HomeMaluku Utara3 Desa Terisolasi di Halmahera Terang

3 Desa Terisolasi di Halmahera Terang

Sebanyak tiga Desa di wilayah Bacan Timur akhirnya terang. Hal itu ditandai dengan peresmian Desa Berlistrik oleh Bupati Halmahera Selatan, Bahrain Kasuba, Rabu, 28 Februari 2018. Desa yang mendapat penerangan listrik PLN itu adalah Desa Bori Dusun Goji, Nyonyifi dan Desa Kaireo.

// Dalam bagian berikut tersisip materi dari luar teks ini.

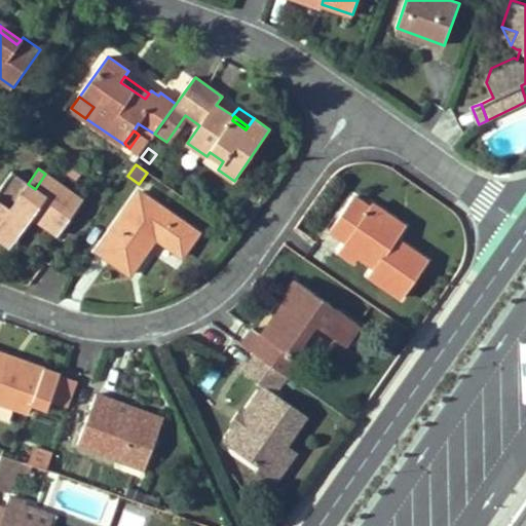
[(0,189),(0,226),(17,238),(32,217),(58,236),(82,200),(45,174),(35,189),(28,184),(12,173),(0,189)]
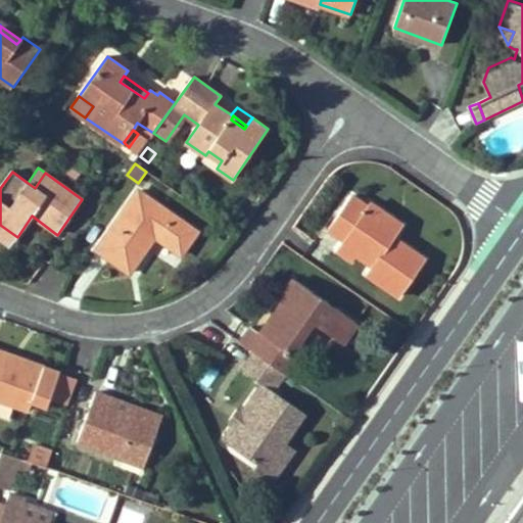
[(199,232),(139,190),(97,250),(130,273),(156,237),(183,254),(199,232)]
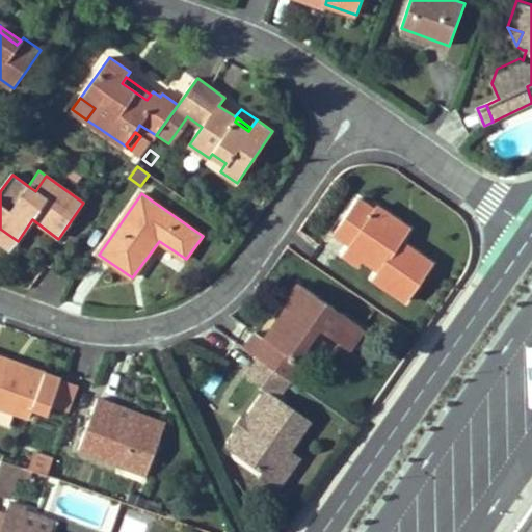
[(375,212),(357,201),(336,233),(352,244),(355,240),(369,250),(363,259),(379,270),(373,278),(406,302),(432,266),(400,243),(410,230),(379,207),(375,212)]
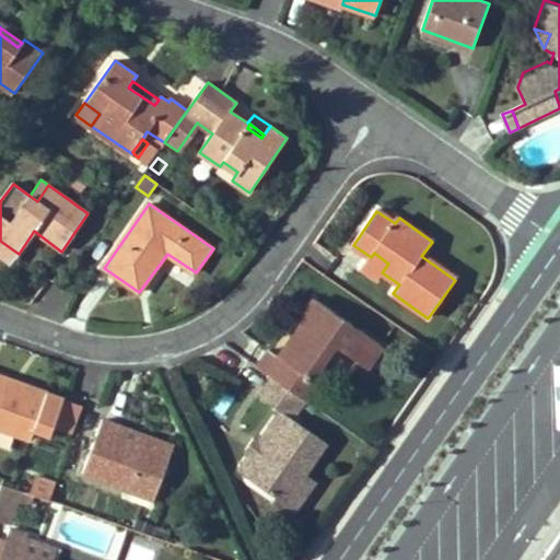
[(272,220),(261,212),(253,224),(265,232),(272,220)]
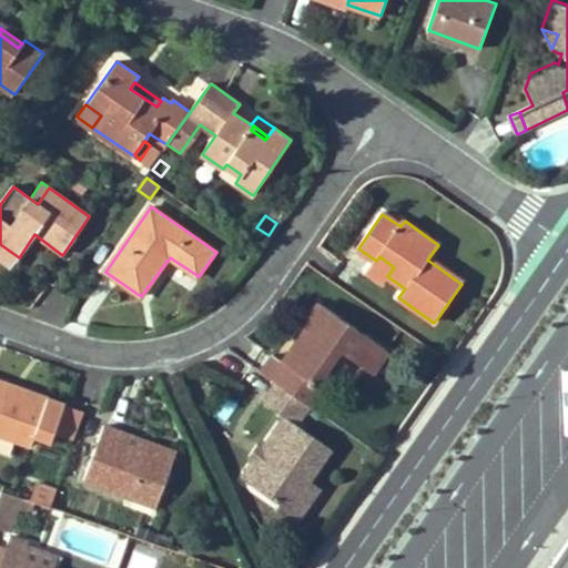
[(0,244),(0,257),(11,267),(19,257),(0,244)]
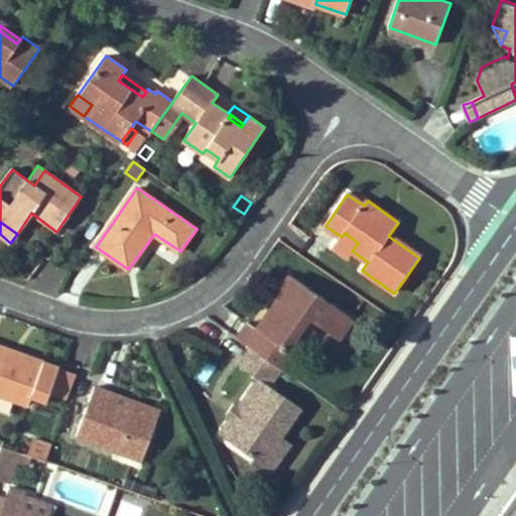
[(347,258),(352,251),(358,243),(345,233),(342,237),(334,248),(347,258)]
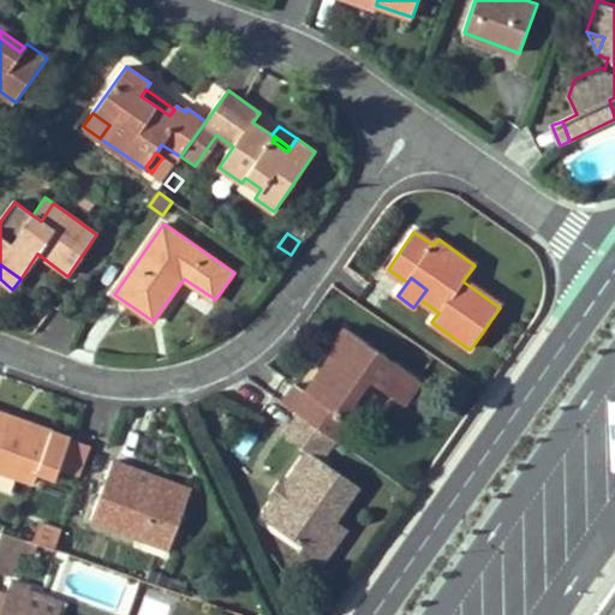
[(342,358),(333,371),(324,366),(306,392),(297,384),(284,402),(299,415),(335,440),(375,383),(404,402),(421,380),(346,329),(330,350),(334,353),(342,358)]
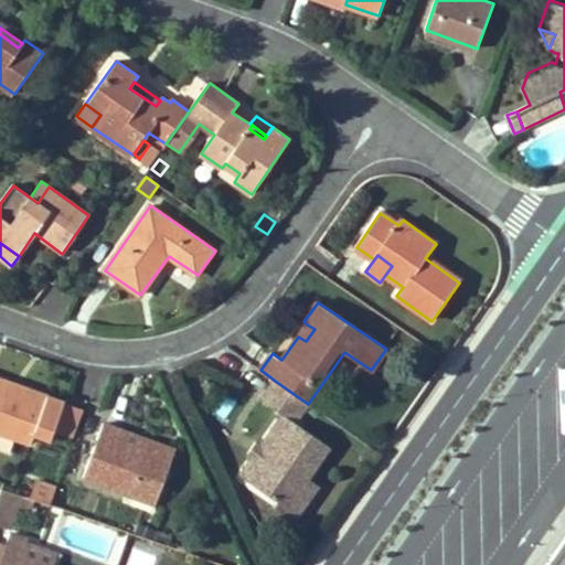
[(307,324),(298,337),(306,341),(315,329),(307,324)]
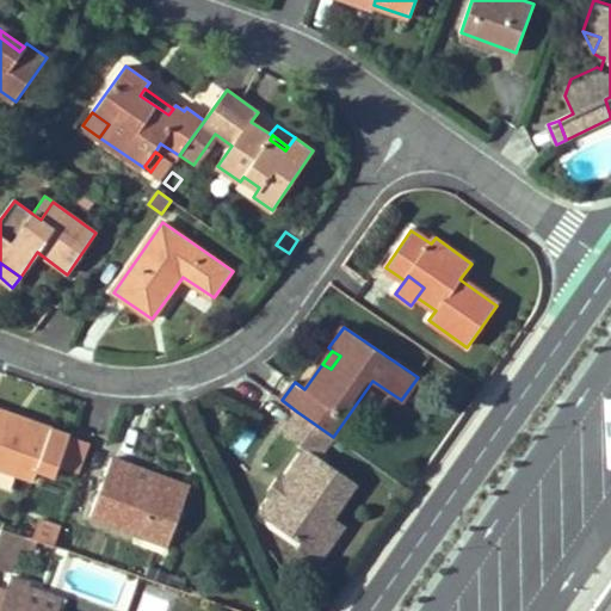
[(32,427),(14,421),(17,414),(0,408),(0,467),(14,473),(34,480),(38,469),(56,475),(71,433),(35,421),(32,427)]
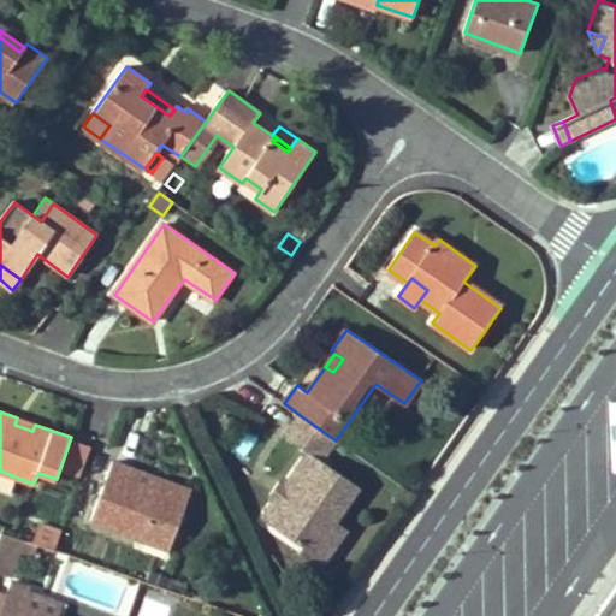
[(286,437),(308,452),(283,487),(288,491),(283,501),(277,497),(264,517),(302,545),(320,539),(332,520),(355,486),(321,461),(336,440),(300,415),(286,437)]
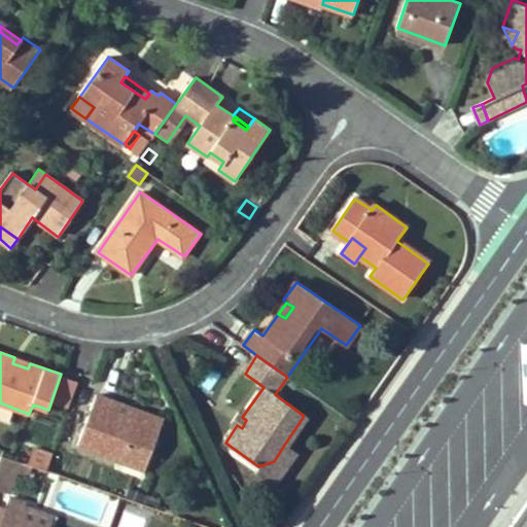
[(12,363),(28,369),(30,363),(14,357),(12,363)]
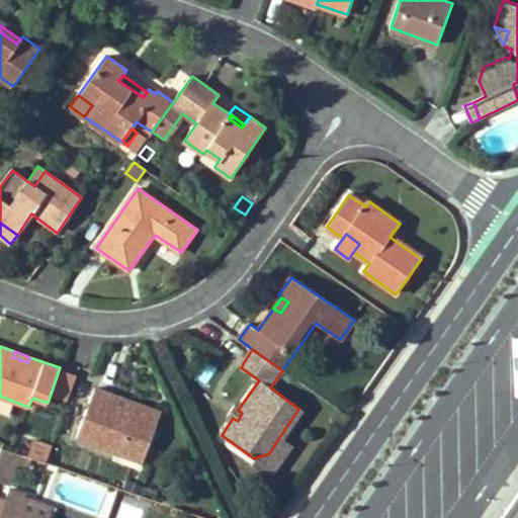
[(96,387),(77,438),(143,462),(157,428),(127,417),(131,409),(113,403),(117,395),(96,387)]
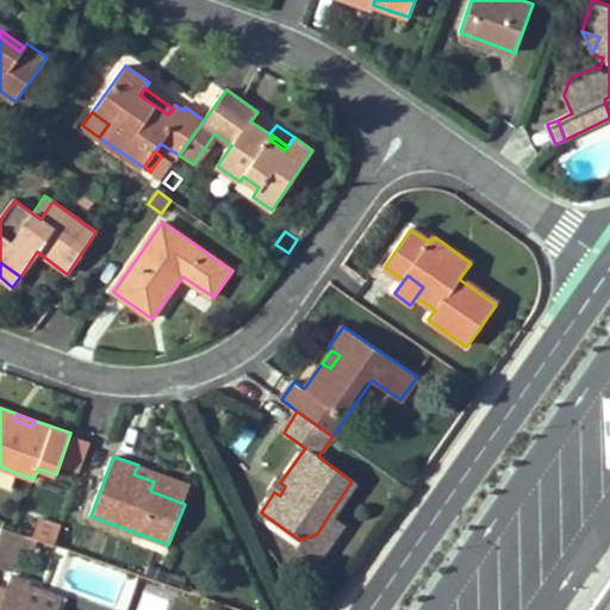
[(154,481),(150,491),(185,504),(191,486),(138,465),(134,474),(154,481)]
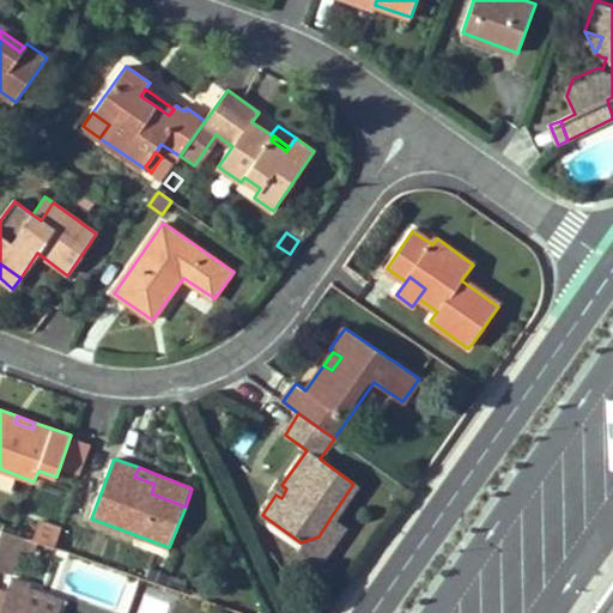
[(0,468),(0,477),(12,481),(14,474),(0,468)]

Mewakili warga Desa, Bupati Bahrain Kasuba menyampaikan, ucapan terimakasih kepada PT PLN yang telah memperhatikan wilayah terisolasi penerangan listrik di daerah itu.

“Kami berterima kasih kepada PT PLN yang sudah melakukan kerjasama untuk memenuhi kebutuhan listrik di wilayah Kabupaten Halmahera Selatan ini,” ujar dia.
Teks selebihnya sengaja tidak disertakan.